At a time when many settlers were trying to rid ‘their’ lands of Aboriginal people, Squire invited Bennelong to come on to his farm, and to bring as many others as he wanted. Thus, the 100 strong ‘Kissing Point Tribe’ was established.
During Australia’s bicentenary year, the same year that Hahn created the James Squire brand, historians set themselves the challenge of solving a persistent mystery. Squire was said to have had a ‘military bearing’ and understood combat tactics, yet his name could not be found in the British army or navy service records. The mystery was finally solved in December 2016 and published by the Fellowship of First Fleeters (Vic).
Squire was a founding member of George Washington’s revolutionary army. He had previously been convicted in England and transported to North America. There, he opted to serve a term in the military instead of being subjected to hard labour as a convict. He was likely involved in the siege of Boston, and ultimately was the commandant of a prison that included North American Indians dispossessed of their lands.
That experience, and his own reported Gypsy cultural background, makes his sympathetic attitude towards Aboriginal people completely logical. In no small measure, it was mutually felt. Bennelong’s second wife Barangaroo was so disgusted with the practice of flogging convicts that she once placed herself between a convict and a soldier who was flogging him.
Many of the first fleet convicts were Irish political prisoners. The others were petty thieves, whose actions were not seen as crimes by Aboriginal society, which was based on sharing resources.
The tens of thousands of years spent by Aboriginal people sharing food on the eastern side of Circular Quay produced the largest shell middens found by the British when they arrived in January 1788. Those shell middens were used by colonisers to create lime mortar that binds together white sandstone buildings erected by the British around Sydney cove.

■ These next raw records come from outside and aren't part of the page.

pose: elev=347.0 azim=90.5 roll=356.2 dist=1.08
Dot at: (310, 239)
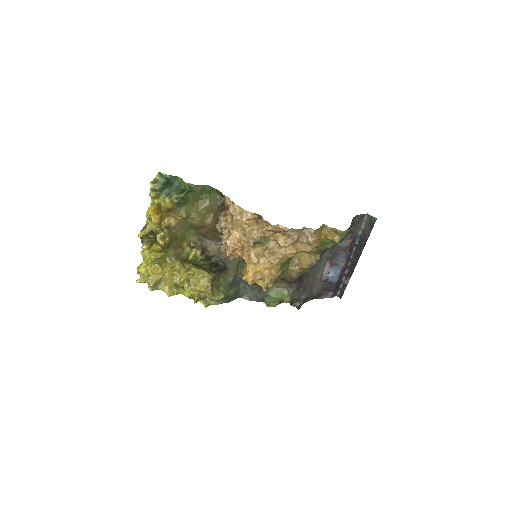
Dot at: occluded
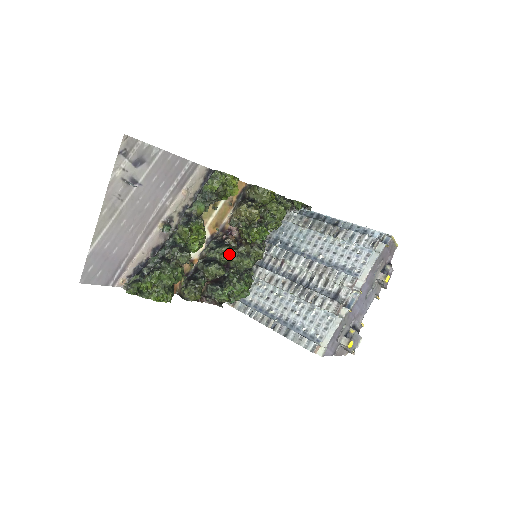
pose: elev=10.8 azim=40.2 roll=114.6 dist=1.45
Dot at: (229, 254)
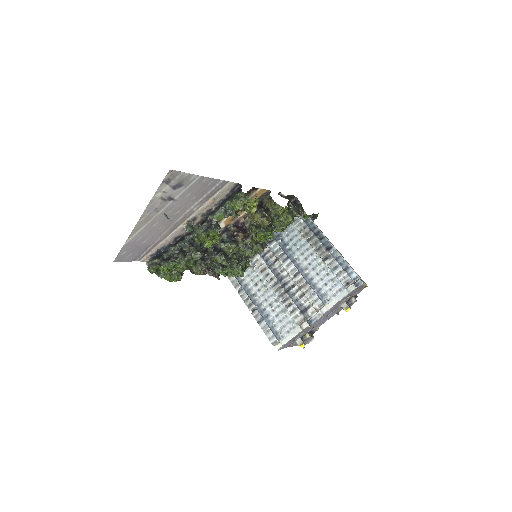
Dot at: (235, 250)
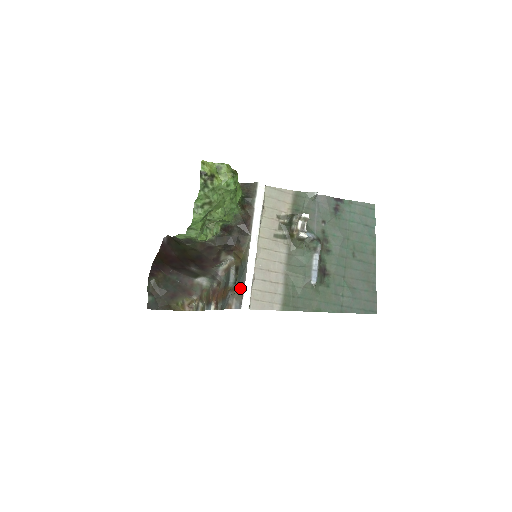
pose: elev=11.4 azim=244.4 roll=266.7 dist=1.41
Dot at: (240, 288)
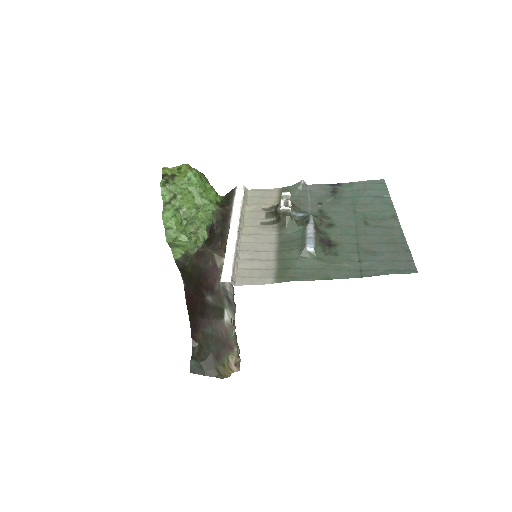
Dot at: occluded
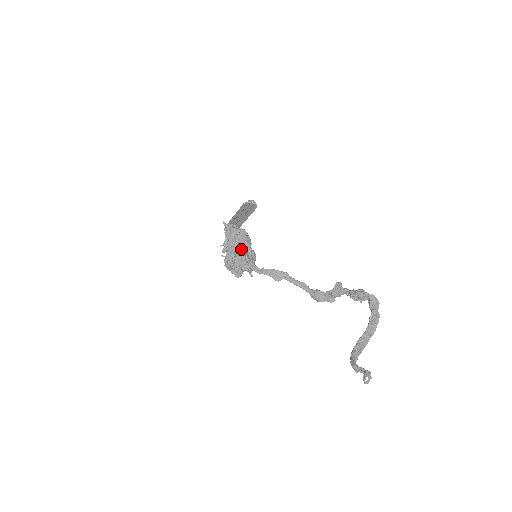
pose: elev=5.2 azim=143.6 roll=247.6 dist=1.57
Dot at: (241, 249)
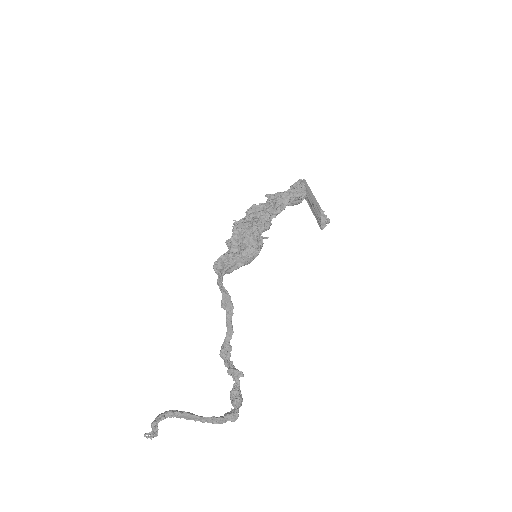
Dot at: (233, 258)
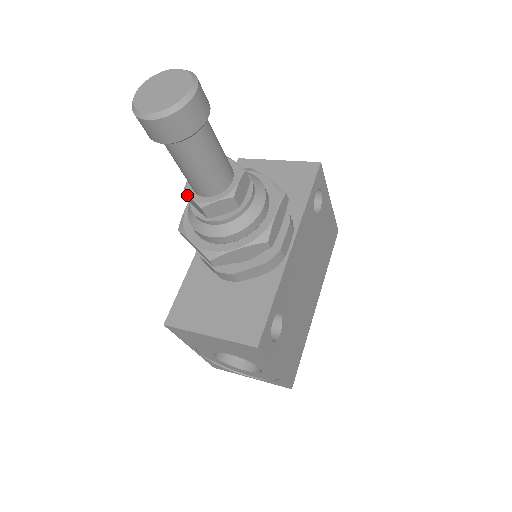
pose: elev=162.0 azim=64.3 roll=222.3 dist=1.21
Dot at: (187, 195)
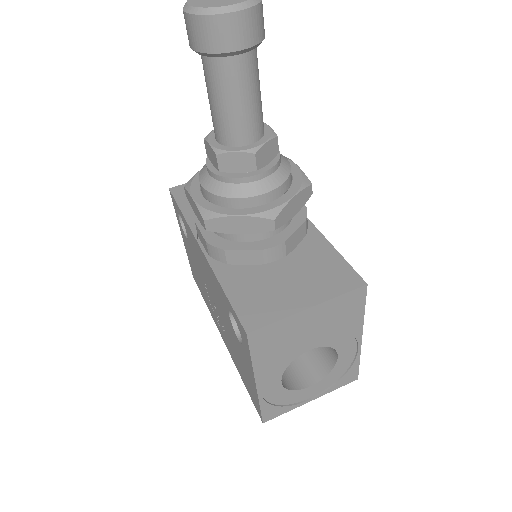
Dot at: (226, 152)
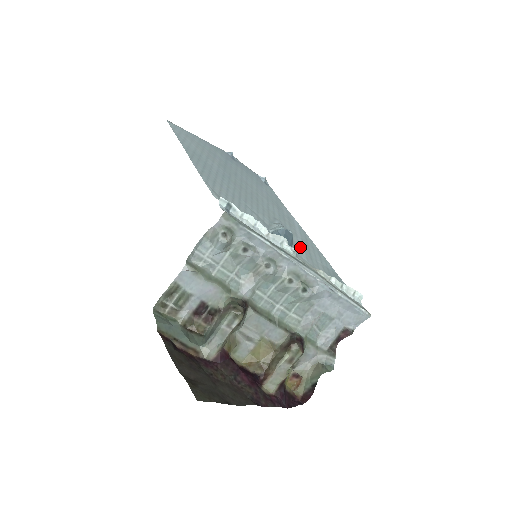
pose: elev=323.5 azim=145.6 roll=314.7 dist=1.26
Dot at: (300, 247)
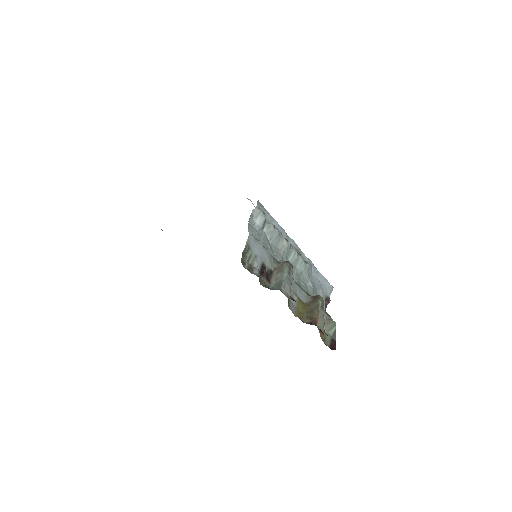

If we choose to, we might approach the topic of that cultural heritage desecration in a way that offers something positive. By considering the combined initiative and effort of ancient and more recent cultures, in the construction of modern Sydney.
Likewise, we might regret the obliteration of the hut that Arthur Phillip ordered for the use of his former prisoner (and later, teacher and friend) Wollarawarre Bennelong. Instead we might reflect on the fact that bricks were repurposed – incorporated into the structure of the lighthouse built at South Head.
Those bricks represent a conscious effort by Phillip to extend opportunity and care, dignity and hope, to Aboriginal Australians. A well-meaning, albeit misguided, attempt to convert Bennelong to the ways of Europeans, with a focus on individualism and ownership. The symbolism of their re-use as a lighthouse is a fitting tribute to the Australian continent’s first international traveller.
The confected brand ‘history’ of James Squire™ is, sadly, silent on the lengths to which the real James Squire went extending protection and care for displaced tribes and clans of the Eora. I believe that omission is not an oversight, but a deliberate choice.
In fairness to Malt Shovel Brewing and Lion Co, it is an understandable one. The experience of alcohol by Indigenous Australia has been, in the main, an unhappy one. But it underscores the failure of the James Squire™ brand to offer anything of substance and lasting value.
The onus on today’s alcohol manufacturers, surely, is not to ignore the inconvenient downsides of alcohol in our national story, but to deliver improved outcomes through corporate social responsibility and corporate social investment programs.
To remain silent on the most remarkable achievement of the real James Squire – his care and concern for Indigenous Australia – dishonours the man.
Worse, it denies modern Australians a source of inspiration. Australia is getting better at facing up to the ugly truths of colonialism. It is time we also shone more light on sources of pride, beginning with James Squire.